October 2011: Business travelers know how to book an airline flight, but many Orlando visitors book flights rarely, if at all. In the olden days, you booked through a travel agent and she tracked down the lowest fare possible. In the here-and-now, a travel agent may find the lowest fare, but most then tack a service fee on top of it, making it not-so-cheap after all.
If booking online, get comfortable with one fact: You’ll never know if you got the lowest ticket price. Should you have booked two months ago? Maybe. If you wait until the last minute, will rates get cheaper through last-minute specials? It’s possible. Make peace with the unknown, take your best shot, and accept the consequences.
Here, however, are some suggestions for netting the lowest fare possible:
- If you’re planning ahead, register with one of the major travel Websites for a version of “price alert.” On Travelocity.com, for example, you give them your departure city, destination city, and a price you’d like to pay. If prices drop below that point, Travelocity will notify you by e-mail. If/when that occurs go immediately to the e-mail and try to book the flight. The cheap seats go quickly, and it’s first-come, first-served.

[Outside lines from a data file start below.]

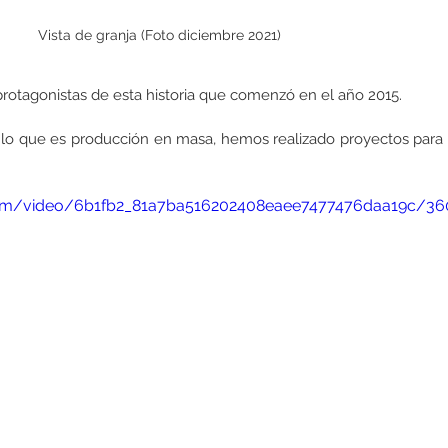
Vista de granja (Foto diciembre 2021)
protagonistas de esta historia que comenzó en el año 2015.
lo que es producción en masa, hemos realizado proyectos para 
ic.com/video/6b1fb2_81a7ba516202408eaee7477476daa19c/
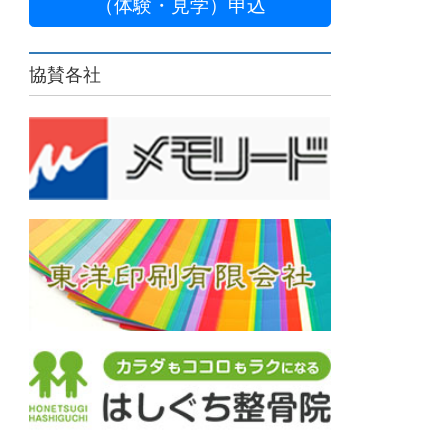
（体験・見学）申込
協賛各社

- Found a flight/price you like? Or find a price you like but no availability when you try to book it? Go directly to the individual airlines’ websites. Sometimes they hold back space at the low rates and you can still nab it. At times, the same flight might be a few dollars cheaper.
- If you still can’t book it, stay up late. Airline availability resets at midnight, and some seats may have been on hold but not booked. At a few minutes after midnight, they may (but may not) open up.

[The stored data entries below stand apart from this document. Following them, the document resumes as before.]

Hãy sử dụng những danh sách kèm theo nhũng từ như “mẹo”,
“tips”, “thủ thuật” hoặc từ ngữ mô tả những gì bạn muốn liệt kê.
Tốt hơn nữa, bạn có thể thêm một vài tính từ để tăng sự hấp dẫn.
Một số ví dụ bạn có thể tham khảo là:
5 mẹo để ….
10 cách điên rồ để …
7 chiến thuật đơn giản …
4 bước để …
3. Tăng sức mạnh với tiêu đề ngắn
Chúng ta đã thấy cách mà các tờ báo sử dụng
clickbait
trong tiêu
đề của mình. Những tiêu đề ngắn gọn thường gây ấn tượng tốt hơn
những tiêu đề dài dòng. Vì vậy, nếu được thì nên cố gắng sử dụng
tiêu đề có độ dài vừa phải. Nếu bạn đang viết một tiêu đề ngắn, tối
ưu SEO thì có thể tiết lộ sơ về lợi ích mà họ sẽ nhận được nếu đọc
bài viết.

- If booking soon, visit the bigger travel websites first – Expedia.com, Priceline.com, Travelocity.com and Orbitz.com – and get a feel for prices. (www.igougo.com searches a number of Websites simultaneously.) Many times, the results are within a few dollars of each other. This helps you believe the price you’re looking at is the lowest currently available, and if you can get something close to it, you’re not getting scammed. You may not get this rate if unwilling to fly at, say, 6 a.m. out of Orlando, but at least you know why you’re paying extra.
- Also visit either your departure city and the Orlando airport’s website and see if any smaller airlines can get you there. Some airlines like Southwest, which is not small in any sense of the word, don’t book through the major search engines. Also check nearby Orlando Sanford airport, which is only about 40 minutes farther from Walt Disney World and roughly equal in distance from downtown Orlando. If you find an airline match, visit its website and price a ticket.
- Once a flight is booked, consider drinking heavily.